I wanted to stick to Nix tooling as much as possible. The final build command looks like this:

nix-build '<nixpkgs/nixos>' \
  -A system \
  -I nixos-config=nixos/hosts/bach/configuration.nix \
  --argstr system aarch64-linux \
  --option sandbox false \
  --option filter-syscalls false

--argstr system aarch64-linux tells Nix to evaluate for aarch64 instead of the host’s x86_64. The two --option flags disable Nix’s build sandbox and seccomp filter, which are needed because QEMU binfmt emulation doesn’t support the syscalls that the sandbox relies on.

Then comes copying and activating the result, or “closure”.

A closure is a store path plus every dependency it needs. Building a NixOS system create ./result as a single store path that references all its dependencies transitively. nix-copy-closure copies that entire tree to a remote machine over SSH, so bach has everything it needs to run. It’s similar to running rsync.

nix-env --set points the system profile at the new closure, and switch-to-configuration switch activates it (services, mounts, and so on) without rebooting. This is essentially what nixos-rebuild switch does under the hood - here we run the steps by hand because we built and copied the closure separately.

nix-copy-closure --to root@bach.local ./result

ssh root@bach.local \
  "nix-env -p /nix/var/nix/profiles/system \
    --set $(readlink ./result) && \
  $(readlink ./result)/bin/switch-to-configuration switch"

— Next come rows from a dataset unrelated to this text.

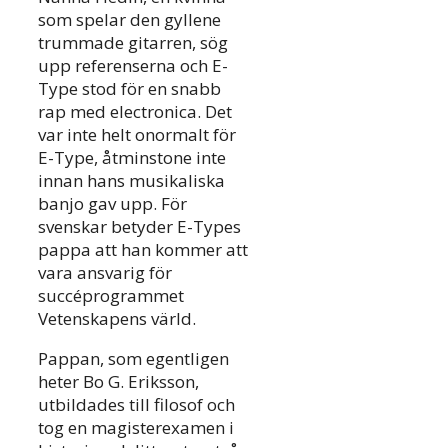
som spelar den gyllene
trummade gitarren, sög
upp referenserna och E-
Type stod för en snabb
rap med electronica. Det
var inte helt onormalt för
E-Type, åtminstone inte
innan hans musikaliska
banjo gav upp. För
svenskar betyder E-Types
pappa att han kommer att
vara ansvarig för
succéprogrammet
Vetenskapens värld.
Pappan, som egentligen
heter Bo G. Eriksson,
utbildades till filosof och
tog en magisterexamen i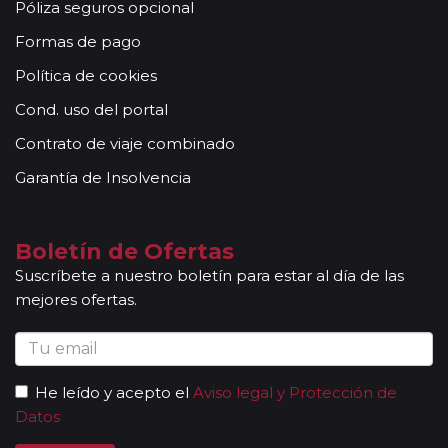
Póliza seguros opcional
Formas de pago
Política de cookies
Cond. uso del portal
Contrato de viaje combinado
Garantía de Insolvencia
Boletín de Ofertas
Suscríbete a nuestro boletín para estar al día de las
mejores ofertas.
He leído y acepto el
Aviso legal y Protección de
Datos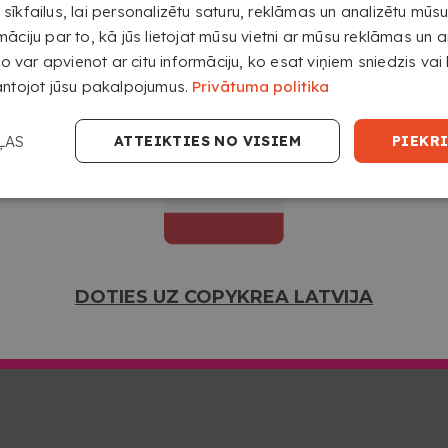
īkfailus, lai personalizētu saturu, reklāmas un analizētu mūsu 
disks paziņojums
Līguma Nosacījumi
Ražošanas un Piegādes Met
āciju par to, kā jūs lietojat mūsu vietni ar mūsu reklāmas un a
Sīkdatņu politika
Kontakts
Druka A4 formātā
Druka A3 formātā
P
to var apvienot ar citu informāciju, ko esat viņiem sniedzis vai k
DOTIES UZ COPYKREA USA
antojot jūsu pakalpojumus.
Privātuma politika
S SOCIĀLAJOS TĪKLOS
ĻAS
ATTEIKTIES NO VISIEM
PIEKRI
DOTIES UZ COPYKREA LATVIJA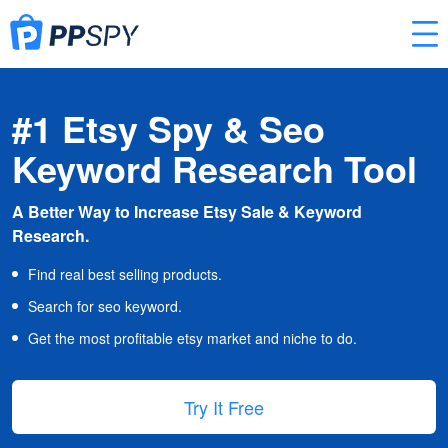
#1 Etsy Spy & Seo
Keyword Research Tool
A Better Way to Increase Etsy Sale & Keyword
Research.
Find real best selling products.
Search for seo keyword.
Get the most profitable etsy market and niche to do.
Try It Free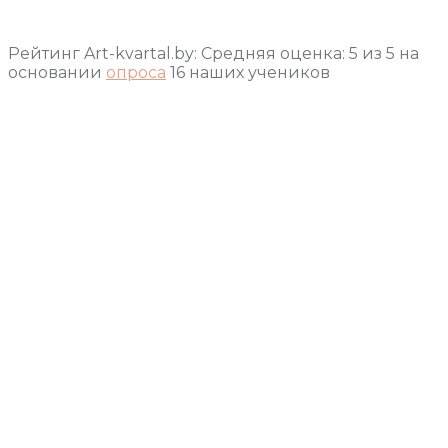
Рейтинг Art-kvartal.by:
Средняя оценка:
5
из
5
на
основании
опроса
16
наших учеников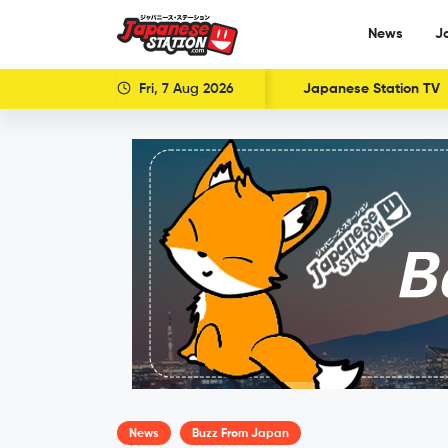
News
J
Fri, 7 Aug 2026
Japanese Station TV
News
Buzz From Japan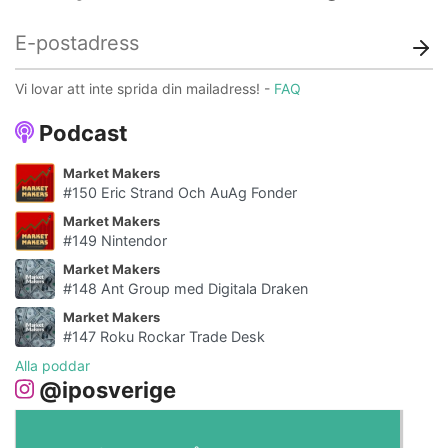
Vi lovar att inte sprida din mailadress! -
FAQ
Podcast
Market Makers
#150 Eric Strand Och AuAg Fonder
Market Makers
#149 Nintendor
Market Makers
#148 Ant Group med Digitala Draken
Market Makers
#147 Roku Rockar Trade Desk
Alla poddar
@iposverige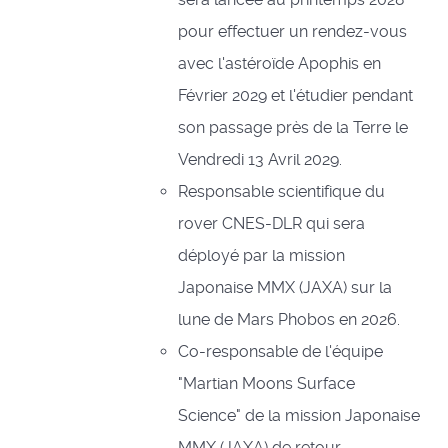
pour effectuer un rendez-vous
avec l'astéroïde Apophis en
Février 2029 et l'étudier pendant
son passage près de la Terre le
Vendredi 13 Avril 2029.
Responsable scientifique du
rover CNES-DLR qui sera
déployé par la mission
Japonaise MMX (JAXA) sur la
lune de Mars Phobos en 2026.
Co-responsable de l'équipe
"Martian Moons Surface
Science" de la mission Japonaise
MMX (JAXA) de retour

RPi-specific configuration 🔗

The bootstrap image imports sd-image-aarch64.nix, which sets up boot and filesystem automatically. The real configuration doesn’t import that module, so those need to be defined by hand:

boot.loader = {
  grub.enable = false;
  generic-extlinux-compatible = {
    enable = true;
    configurationLimit = 2;
  };
};

hardware.firmware = [ pkgs.linux-firmware ];
hardware.enableRedistributableFirmware = true;

fileSystems."/" = {
  device = "/dev/disk/by-label/NIXOS_SD";
  fsType = "ext4";
};

The RPi uses U-Boot with extlinux, not grub. A regular NixOS install has a hardware-configuration.nix generated by the installer, but the RPi doesn’t have one, so boot and filesystem configuration must be written directly in configuration.nix.

The wifi firmware also needs explicit inclusion. sd-image-aarch64.nix pulls it in for the bootstrap, but the real configuration doesn’t. Without hardware.enableRedistributableFirmware and pkgs.linux-firmware, there is no wlan0 after switching configurations.

Thoughts 🔗

The whole process took more iterations than I expected, but the result is exactly what I wanted: a reproducible setup that I can reflash and redeploy without remembering anything. The bootstrap script produces a working machine in one step, and the deploy script updates it in another.

Most of the difficulty came from the RPi being a different architecture and having limited resources. Once I understood that building had to happen on verdi and the closure had to be copied over, the rest fell into place.